**EXERCISE DIRECTIONS**:
Keep the images out while you set down the data exactly.

**TASK MATERIAL**:
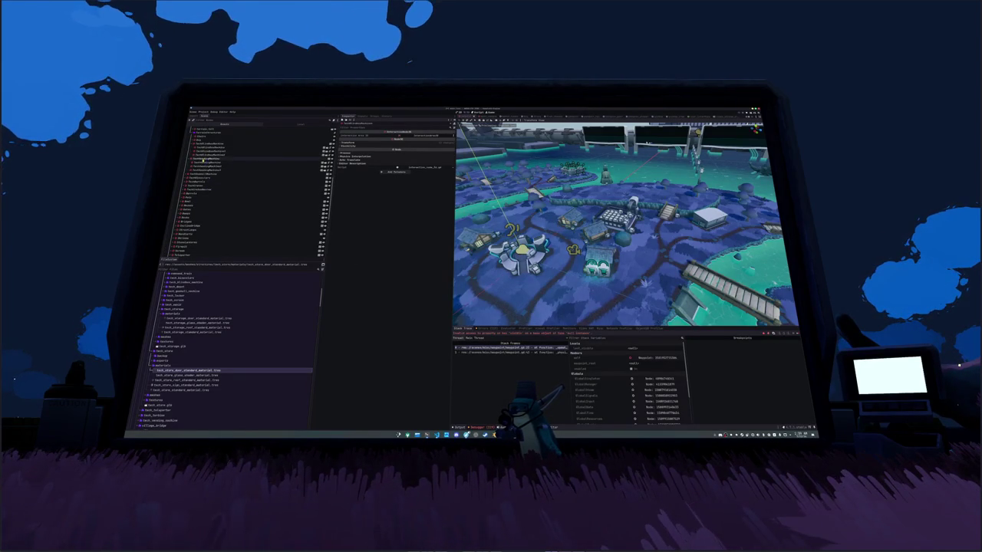
Step: Reparent the store node under its new parent, reset its Position to the origin, and view from top
left_click(207, 151)
mouse_move(207, 155)
left_mouse_down()
mouse_move(211, 204)
mouse_move(215, 194)
mouse_move(197, 198)
left_mouse_up()
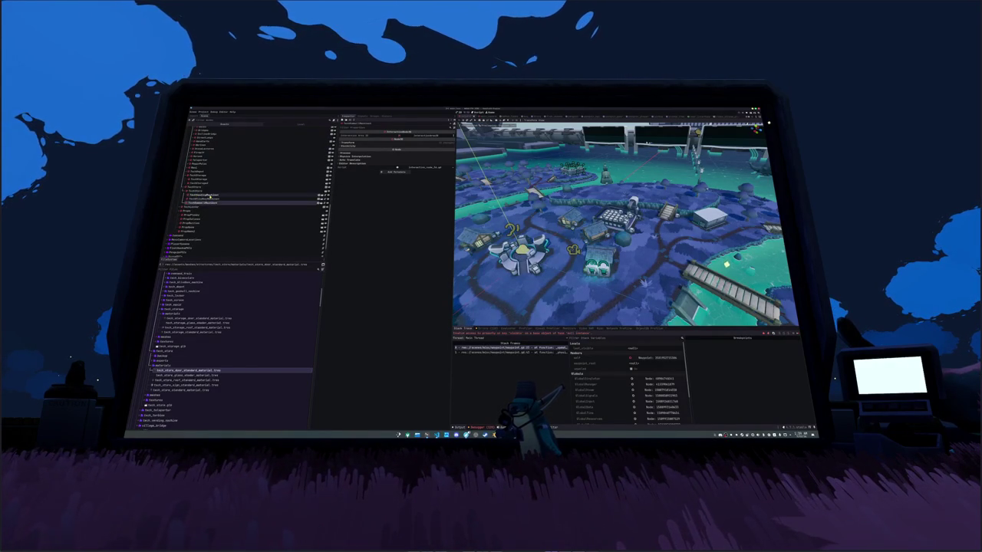
left_click(362, 143)
left_click(451, 147)
key("KP_7")
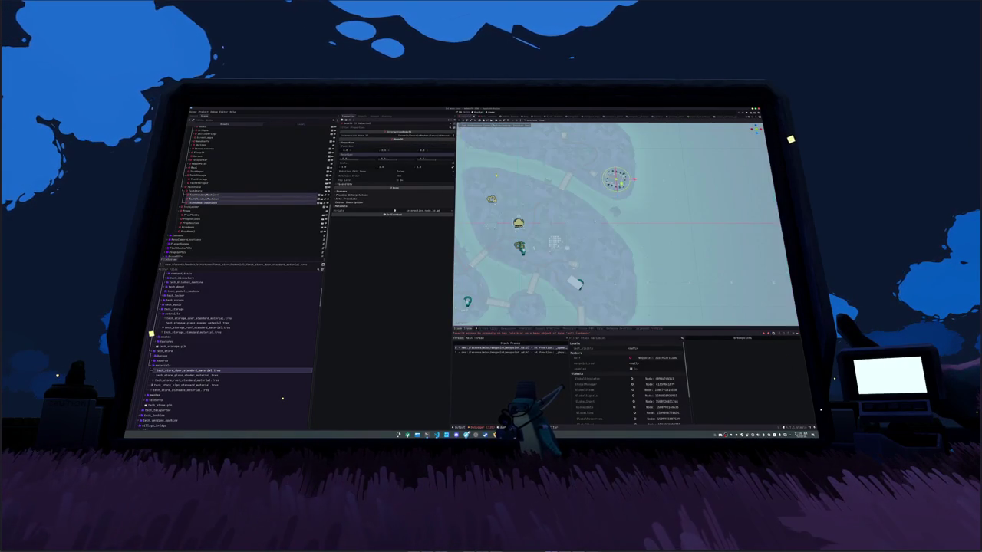
Step: Move the store node below the building, duplicate the box, and space the two boxes apart
key("f")
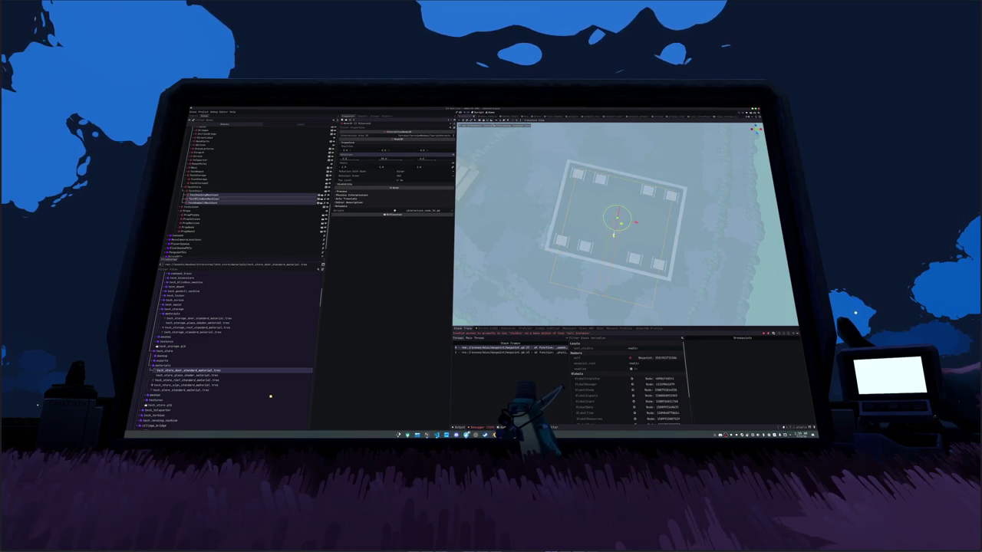
left_click_drag(610, 238, 596, 294)
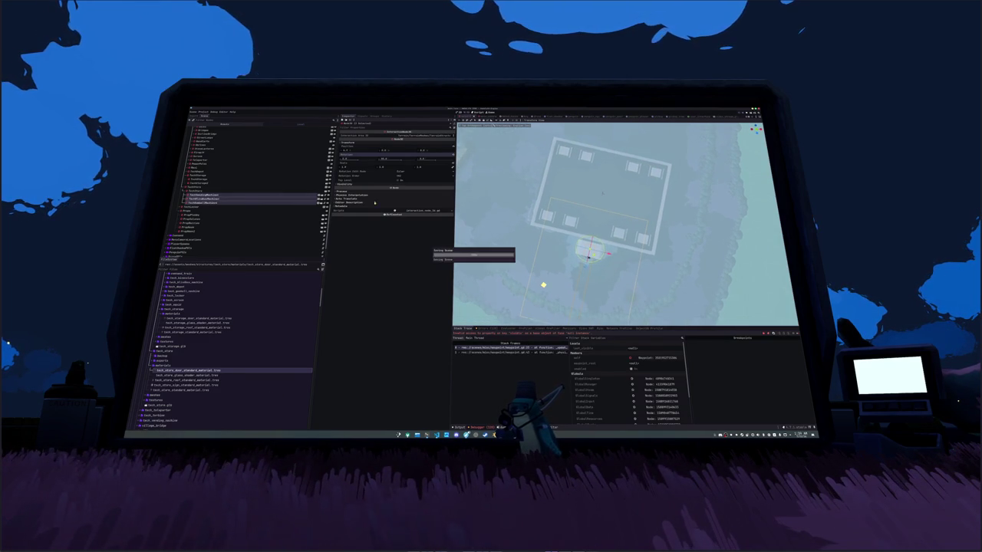
key("ctrl+d")
left_click_drag(567, 258, 520, 247)
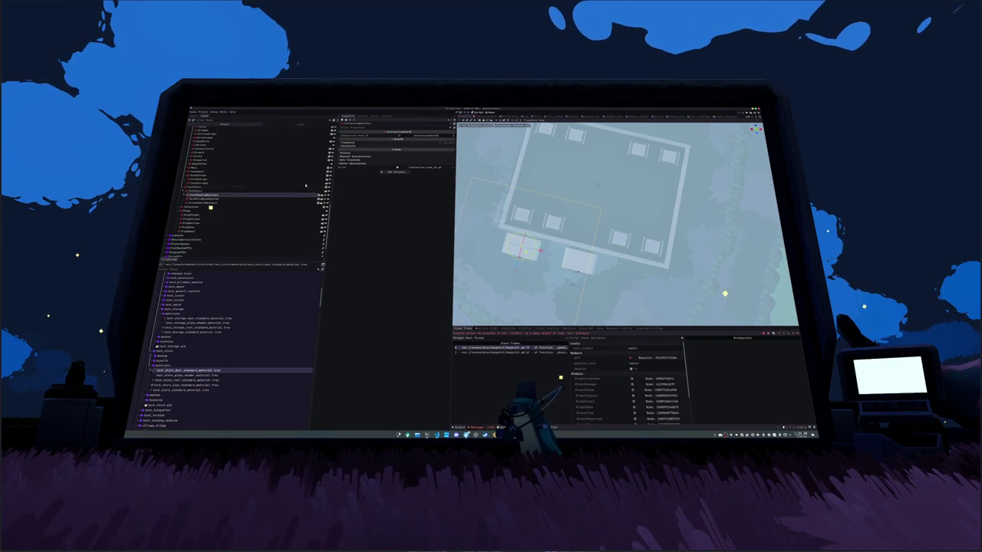
left_click(208, 198)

**EXPECTED OUTPUT**:
Step: Reparent the store node under its new parent, reset its Position to the origin, and view from top
left_click(207, 151)
mouse_move(207, 155)
left_mouse_down()
mouse_move(211, 204)
mouse_move(215, 194)
mouse_move(197, 198)
left_mouse_up()
left_click(362, 143)
left_click(451, 147)
key("KP_7")
Step: Move the store node below the building, duplicate the box, and space the two boxes apart
key("f")
left_click_drag(610, 238, 596, 294)
key("ctrl+d")
left_click_drag(567, 258, 520, 247)
left_click(208, 198)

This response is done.